A new study shows that a certain gene may be involved in autism.
The study, published in Neuron, doesn’t prove that that particular gene -- which is called the Pten gene -- causes autism. Many other genetic factors have also been linked to autism, the study also notes.
The study states that when researchers deleted the Pten gene in certain parts of mice’s brains, those mice showed some autism-like symptoms, including “abnormal social interaction and exaggerated responses to sensory stimuli.”
The Pten gene may be a “potential link to autism,” write the researchers. They included Chang-Hyuk Kwon, PhD, and Luis Parada, PhD, of the University of Texas Southwestern Medical Center at Dallas.
Kwon works at the university’s Center for Developmental Biology, which Parada directs. Parada also directs the university’s Kent Waldrep Center for Basic Research on Nerve Growth and Regeneration.
Studying the Gene
The Pten gene suppresses tumors and has been noted in some people with autism, write Kwon and colleagues. People with Pten gene mutations “are prone to tumors,” the researchers write, and may display brain disorders including seizures and mental retardation.
Kwon’s team compared mice without the Pten gene with normal mice. In a university news release, Parada explains that by studying mice lacking the Pten gene, researchers can study specific parts of the brain where the Pten gene is found.
“In diseases where virtually nothing is known, any inroad that gets into at least the right cell or the right biochemical pathway is very important,” Parada says.

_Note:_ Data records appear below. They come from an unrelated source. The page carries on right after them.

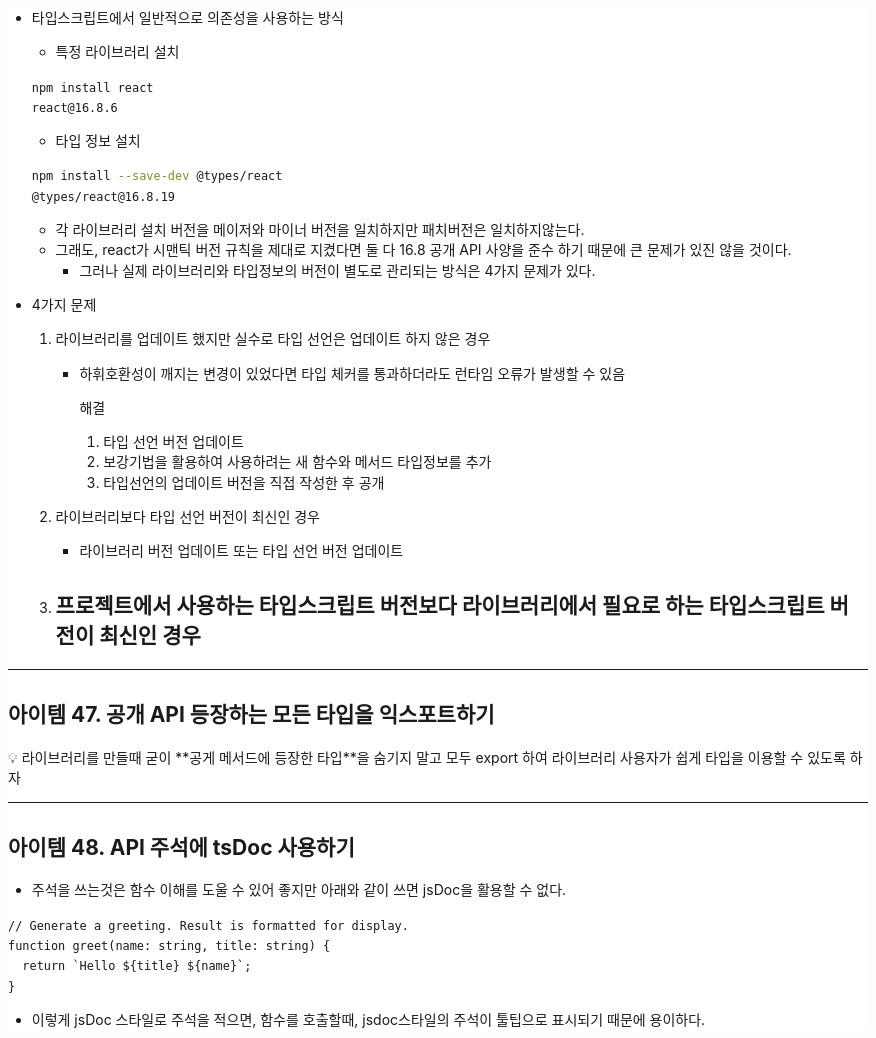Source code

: 
- 타입스크립트에서 일반적으로 의존성을 사용하는 방식
    - 특정 라이브러리 설치
    
    ```bash
    npm install react
    react@16.8.6
    ```
    
    - 타입 정보 설치
    
    ```bash
    npm install --save-dev @types/react
    @types/react@16.8.19
    ```
    
    - 각 라이브러리 설치 버전을 메이저와 마이너 버전을 일치하지만 패치버전은 일치하지않는다.
    - 그래도, react가 시맨틱 버전 규칙을 제대로 지켰다면 둘 다 16.8 공개 API 사양을 준수 하기 때문에 큰 문제가 있진 않을 것이다.
        - 그러나 실제 라이브러리와 타입정보의 버전이 별도로 관리되는 방식은 4가지 문제가 있다.
- 4가지 문제
    1. 라이브러리를 업데이트 했지만 실수로 타입 선언은 업데이트 하지 않은 경우
        - 하휘호환성이 깨지는 변경이 있었다면 타입 체커를 통과하더라도 런타임 오류가 발생할 수 있음
            
            해결
            
            1. 타입 선언 버전 업데이트
            2. 보강기법을 활용하여 사용하려는 새 함수와 메서드 타입정보를 추가
            3. 타입선언의 업데이트 버전을 직접 작성한 후 공개
    2. 라이브러리보다 타입 선언 버전이 최신인 경우
        - 라이브러리 버전 업데이트 또는 타입 선언 버전 업데이트
    
    1. 프로젝트에서 사용하는 타입스크립트 버전보다 라이브러리에서 필요로 하는 타입스크립트 버전이 최신인 경우
        - 

---

## 아이템 47. 공개 API 등장하는 모든 타입을 익스포트하기

<aside>
💡 라이브러리를 만들때 굳이 **공게 메서드에 등장한 타입**을 숨기지 말고 모두 export 하여 라이브러리 사용자가 쉽게 타입을 이용할 수 있도록 하자

</aside>

---

## 아이템 48. API 주석에 tsDoc 사용하기

- 주석을 쓰는것은 함수 이해를 도울 수 있어 좋지만 아래와 같이 쓰면 jsDoc을 활용할 수 없다.

```tsx
// Generate a greeting. Result is formatted for display.
function greet(name: string, title: string) {
  return `Hello ${title} ${name}`;
}
```

- 이렇게 jsDoc 스타일로 주석을 적으면, 함수를 호출할때, jsdoc스타일의 주석이 툴팁으로 표시되기 때문에 용이하다.
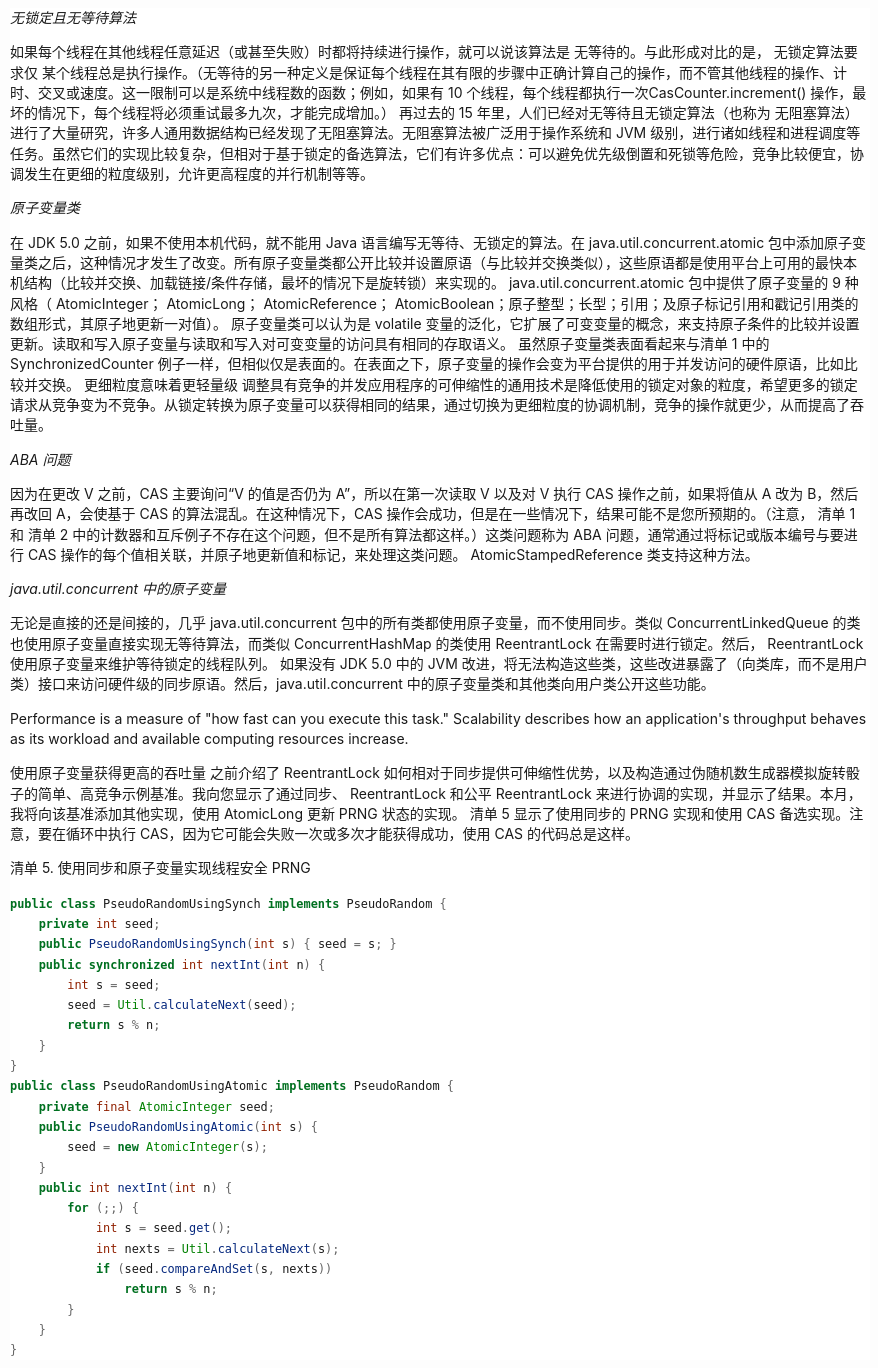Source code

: _无锁定且无等待算法_

如果每个线程在其他线程任意延迟（或甚至失败）时都将持续进行操作，就可以说该算法是 无等待的。与此形成对比的是， 无锁定算法要求仅 某个线程总是执行操作。（无等待的另一种定义是保证每个线程在其有限的步骤中正确计算自己的操作，而不管其他线程的操作、计时、交叉或速度。这一限制可以是系统中线程数的函数；例如，如果有 10 个线程，每个线程都执行一次CasCounter.increment() 操作，最坏的情况下，每个线程将必须重试最多九次，才能完成增加。）
再过去的 15 年里，人们已经对无等待且无锁定算法（也称为 无阻塞算法）进行了大量研究，许多人通用数据结构已经发现了无阻塞算法。无阻塞算法被广泛用于操作系统和 JVM 级别，进行诸如线程和进程调度等任务。虽然它们的实现比较复杂，但相对于基于锁定的备选算法，它们有许多优点：可以避免优先级倒置和死锁等危险，竞争比较便宜，协调发生在更细的粒度级别，允许更高程度的并行机制等等。

_原子变量类_

在 JDK 5.0 之前，如果不使用本机代码，就不能用 Java 语言编写无等待、无锁定的算法。在 java.util.concurrent.atomic 包中添加原子变量类之后，这种情况才发生了改变。所有原子变量类都公开比较并设置原语（与比较并交换类似），这些原语都是使用平台上可用的最快本机结构（比较并交换、加载链接/条件存储，最坏的情况下是旋转锁）来实现的。 java.util.concurrent.atomic 包中提供了原子变量的 9 种风格（ AtomicInteger； AtomicLong； AtomicReference； AtomicBoolean；原子整型；长型；引用；及原子标记引用和戳记引用类的数组形式，其原子地更新一对值）。
原子变量类可以认为是 volatile 变量的泛化，它扩展了可变变量的概念，来支持原子条件的比较并设置更新。读取和写入原子变量与读取和写入对可变变量的访问具有相同的存取语义。
虽然原子变量类表面看起来与清单 1 中的 SynchronizedCounter 例子一样，但相似仅是表面的。在表面之下，原子变量的操作会变为平台提供的用于并发访问的硬件原语，比如比较并交换。
更细粒度意味着更轻量级
调整具有竞争的并发应用程序的可伸缩性的通用技术是降低使用的锁定对象的粒度，希望更多的锁定请求从竞争变为不竞争。从锁定转换为原子变量可以获得相同的结果，通过切换为更细粒度的协调机制，竞争的操作就更少，从而提高了吞吐量。

_ABA 问题_

因为在更改 V 之前，CAS 主要询问“V 的值是否仍为 A”，所以在第一次读取 V 以及对 V 执行 CAS 操作之前，如果将值从 A 改为 B，然后再改回 A，会使基于 CAS 的算法混乱。在这种情况下，CAS 操作会成功，但是在一些情况下，结果可能不是您所预期的。（注意， 清单 1 和 清单 2 中的计数器和互斥例子不存在这个问题，但不是所有算法都这样。）这类问题称为 ABA 问题，通常通过将标记或版本编号与要进行 CAS 操作的每个值相关联，并原子地更新值和标记，来处理这类问题。 AtomicStampedReference 类支持这种方法。

_java.util.concurrent 中的原子变量_

无论是直接的还是间接的，几乎 java.util.concurrent 包中的所有类都使用原子变量，而不使用同步。类似 ConcurrentLinkedQueue 的类也使用原子变量直接实现无等待算法，而类似 ConcurrentHashMap 的类使用 ReentrantLock 在需要时进行锁定。然后， ReentrantLock 使用原子变量来维护等待锁定的线程队列。
如果没有 JDK 5.0 中的 JVM 改进，将无法构造这些类，这些改进暴露了（向类库，而不是用户类）接口来访问硬件级的同步原语。然后，java.util.concurrent 中的原子变量类和其他类向用户类公开这些功能。

Performance is a measure of "how fast can you execute this task." Scalability describes how an application's throughput behaves as its workload and available computing resources increase.

使用原子变量获得更高的吞吐量
之前介绍了 ReentrantLock 如何相对于同步提供可伸缩性优势，以及构造通过伪随机数生成器模拟旋转骰子的简单、高竞争示例基准。我向您显示了通过同步、 ReentrantLock 和公平 ReentrantLock 来进行协调的实现，并显示了结果。本月，我将向该基准添加其他实现，使用 AtomicLong 更新 PRNG 状态的实现。
清单 5 显示了使用同步的 PRNG 实现和使用 CAS 备选实现。注意，要在循环中执行 CAS，因为它可能会失败一次或多次才能获得成功，使用 CAS 的代码总是这样。

清单 5. 使用同步和原子变量实现线程安全 PRNG
```java       
public class PseudoRandomUsingSynch implements PseudoRandom {
    private int seed;
    public PseudoRandomUsingSynch(int s) { seed = s; }
    public synchronized int nextInt(int n) {
        int s = seed;
        seed = Util.calculateNext(seed);
        return s % n;
    }
}
public class PseudoRandomUsingAtomic implements PseudoRandom {
    private final AtomicInteger seed;
    public PseudoRandomUsingAtomic(int s) {
        seed = new AtomicInteger(s);
    }
    public int nextInt(int n) {
        for (;;) {
            int s = seed.get();
            int nexts = Util.calculateNext(s);
            if (seed.compareAndSet(s, nexts))
                return s % n;
        }
    }
}
```   
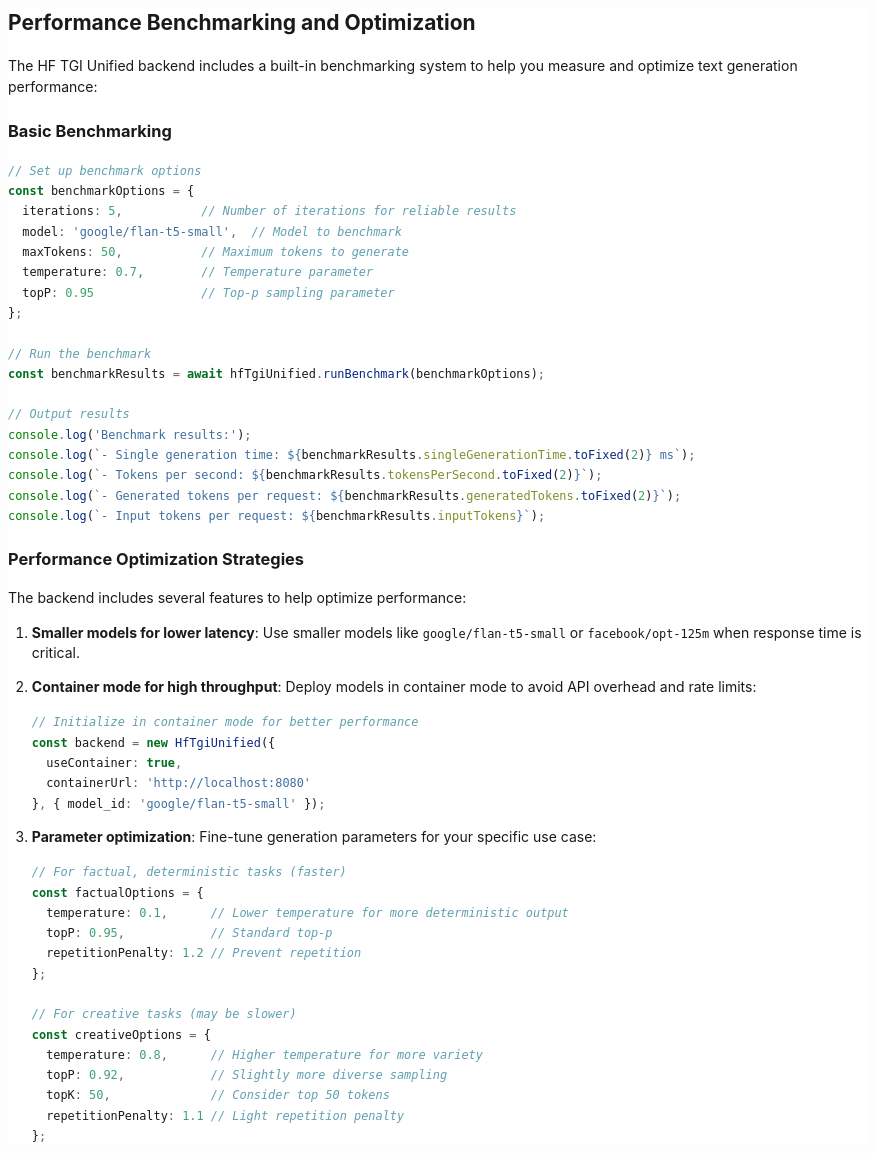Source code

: ## Performance Benchmarking and Optimization

The HF TGI Unified backend includes a built-in benchmarking system to help you measure and optimize text generation performance:

### Basic Benchmarking

```typescript
// Set up benchmark options
const benchmarkOptions = {
  iterations: 5,           // Number of iterations for reliable results
  model: 'google/flan-t5-small',  // Model to benchmark
  maxTokens: 50,           // Maximum tokens to generate
  temperature: 0.7,        // Temperature parameter
  topP: 0.95               // Top-p sampling parameter
};

// Run the benchmark
const benchmarkResults = await hfTgiUnified.runBenchmark(benchmarkOptions);

// Output results
console.log('Benchmark results:');
console.log(`- Single generation time: ${benchmarkResults.singleGenerationTime.toFixed(2)} ms`);
console.log(`- Tokens per second: ${benchmarkResults.tokensPerSecond.toFixed(2)}`);
console.log(`- Generated tokens per request: ${benchmarkResults.generatedTokens.toFixed(2)}`);
console.log(`- Input tokens per request: ${benchmarkResults.inputTokens}`);
```

### Performance Optimization Strategies

The backend includes several features to help optimize performance:

1. **Smaller models for lower latency**: Use smaller models like `google/flan-t5-small` or `facebook/opt-125m` when response time is critical.

2. **Container mode for high throughput**: Deploy models in container mode to avoid API overhead and rate limits:
   ```typescript
   // Initialize in container mode for better performance
   const backend = new HfTgiUnified({
     useContainer: true,
     containerUrl: 'http://localhost:8080'
   }, { model_id: 'google/flan-t5-small' });
   ```

3. **Parameter optimization**: Fine-tune generation parameters for your specific use case:
   ```typescript
   // For factual, deterministic tasks (faster)
   const factualOptions = {
     temperature: 0.1,      // Lower temperature for more deterministic output
     topP: 0.95,            // Standard top-p
     repetitionPenalty: 1.2 // Prevent repetition
   };
   
   // For creative tasks (may be slower)
   const creativeOptions = {
     temperature: 0.8,      // Higher temperature for more variety
     topP: 0.92,            // Slightly more diverse sampling
     topK: 50,              // Consider top 50 tokens
     repetitionPenalty: 1.1 // Light repetition penalty
   };
   ```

Compared with normal mice, those lacking the Pten gene were:
Less social Hypersensitive to sensory stimuli, such as a startling noise Less interested in making nests when given nesting material More anxious in 2 out of 3 anxiety tests
Obviously, people don’t make nests and aren’t exactly like mice. However, the researchers saw some parallels between autism and some of the behavior of the mice lacking the Pten gene.
“We found that mutant mice exhibit a distinct pattern of behavioral abnormalities reminiscent of ASD [autism spectrum disorder],” write Kwon and colleagues. The researchers note that they don’t understand exactly what role the Pten gene may play in those behaviors.
To test sociability, the researchers presented a newcomer mouse and an empty cage to the mice. The normal mice were more interested in the newcomer mouse than the empty cage, but the mutant mice didn’t show the same preference.
In the anxiety tests, the researchers placed mice in an open space, maze, or boxes that were partly dark and partly lighted. The mice without the Pten gene acted more anxious in the open space and lingered longer in the dark part of the box than the other mice.
When the scientists studied the mice’s brains, they found thicker nerve cells and a higher-than-normal number of connections to other nerve cells in the brains of the mice lacking the Pten gene.
Those brain differences may lead to the sensory overload that people with autism develop, Parada notes in the news release.
The mice without the Pten gene didn’t show any problems with strength or the ability to move, the study also shows.